His cool smile relaxes you and you open wider to give him more room for an easy entrance. You begin to lead and beg him to hurry, but he slowly takes his time, wanting to cause you as little pain as possible. As he presses closer, going deeper, you feel the tissue give way; pain surges throughout your body and you feel the slight trickle of blood as he continues.

He looks at you concerned and asks you if it’s too painful.
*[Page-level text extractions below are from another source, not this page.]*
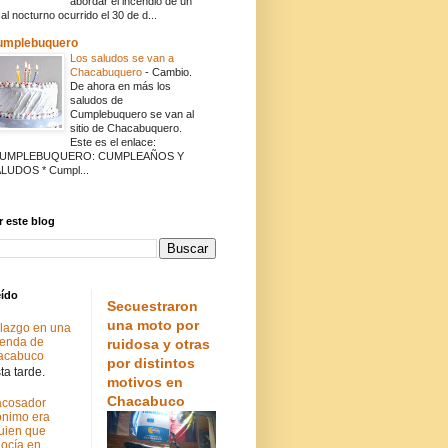
abordar el incendio de un
cal nocturno ocurrido el 30 de d...
umplebuquero
Los saludos se van a
Chacabuquero
-
Cambio.
De ahora en más los
saludos de
Cumplebuquero se van al
sitio de Chacabuquero.
Este es el enlace:
CUMPLEBUQUERO: CUMPLEAÑOS Y
LUDOS * Cumpl...
 este blog
eído
Secuestraron
una moto por
lazgo en una
ienda de
ruidosa y otras
acabuco
por distintos
a tarde.
motivos en
Chacabuco
acosador
nimo era
uien que
ocía en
Your eyes are filled with tears but you shake you head and nod for him to go on. He begins moving in and out with skill but you are now too numb to feel him within you.

After a few frenzied moments, you feel something bursting within you and he pulls it out of you, you lay panting, glad to have it over. He looks at you and smiling warmly, tells you, with a chuckle; that you have been his most stubborn yet most rewarding experience.

You smile and thank your dentist. After all, it was your first time to have a tooth pulled.